Word for word, restate the line containing "DivineGオススメ" and all the lines that come after it in the entries below. Include nothing from before it.

Collection entries
Segment Open

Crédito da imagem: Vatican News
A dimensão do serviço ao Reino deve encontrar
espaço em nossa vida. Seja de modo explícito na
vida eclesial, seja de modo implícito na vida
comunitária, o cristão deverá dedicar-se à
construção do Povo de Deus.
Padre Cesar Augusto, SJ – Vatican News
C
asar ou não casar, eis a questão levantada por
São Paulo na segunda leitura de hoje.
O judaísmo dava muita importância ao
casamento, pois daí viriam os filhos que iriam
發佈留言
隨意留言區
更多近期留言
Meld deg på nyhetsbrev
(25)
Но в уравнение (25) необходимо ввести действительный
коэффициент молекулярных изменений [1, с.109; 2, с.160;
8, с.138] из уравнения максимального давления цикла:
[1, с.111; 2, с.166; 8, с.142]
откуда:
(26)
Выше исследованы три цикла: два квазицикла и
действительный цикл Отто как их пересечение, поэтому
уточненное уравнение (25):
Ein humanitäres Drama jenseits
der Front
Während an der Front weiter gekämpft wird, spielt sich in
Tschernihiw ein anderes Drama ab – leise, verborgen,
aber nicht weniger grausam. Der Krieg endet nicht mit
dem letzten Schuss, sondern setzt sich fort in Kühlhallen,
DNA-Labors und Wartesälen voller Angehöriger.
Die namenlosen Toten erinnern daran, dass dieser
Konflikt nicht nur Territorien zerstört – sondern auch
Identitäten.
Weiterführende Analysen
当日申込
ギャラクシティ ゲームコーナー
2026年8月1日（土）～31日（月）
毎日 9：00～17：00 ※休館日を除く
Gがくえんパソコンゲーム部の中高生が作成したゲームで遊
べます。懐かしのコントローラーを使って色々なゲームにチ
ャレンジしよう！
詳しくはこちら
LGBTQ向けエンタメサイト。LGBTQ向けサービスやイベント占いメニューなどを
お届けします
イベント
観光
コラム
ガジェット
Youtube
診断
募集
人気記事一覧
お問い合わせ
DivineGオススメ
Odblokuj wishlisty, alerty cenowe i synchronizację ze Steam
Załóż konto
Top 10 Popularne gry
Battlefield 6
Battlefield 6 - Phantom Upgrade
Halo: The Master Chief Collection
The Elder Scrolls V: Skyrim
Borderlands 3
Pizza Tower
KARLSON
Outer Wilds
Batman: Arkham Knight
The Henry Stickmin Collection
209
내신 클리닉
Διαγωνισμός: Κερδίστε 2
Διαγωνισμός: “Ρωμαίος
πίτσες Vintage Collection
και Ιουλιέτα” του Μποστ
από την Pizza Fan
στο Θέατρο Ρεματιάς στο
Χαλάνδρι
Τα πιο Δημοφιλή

Segment Closed

**SOLUTION TO THIS TASK**
DivineGオススメ
Odblokuj wishlisty, alerty cenowe i synchronizację ze Steam
Załóż konto
Top 10 Popularne gry
Battlefield 6
Battlefield 6 - Phantom Upgrade
Halo: The Master Chief Collection
The Elder Scrolls V: Skyrim
Borderlands 3
Pizza Tower
KARLSON
Outer Wilds
Batman: Arkham Knight
The Henry Stickmin Collection
209
내신 클리닉
Διαγωνισμός: Κερδίστε 2
Διαγωνισμός: “Ρωμαίος
πίτσες Vintage Collection
και Ιουλιέτα” του Μποστ
από την Pizza Fan
στο Θέατρο Ρεματιάς στο
Χαλάνδρι
Τα πιο Δημοφιλή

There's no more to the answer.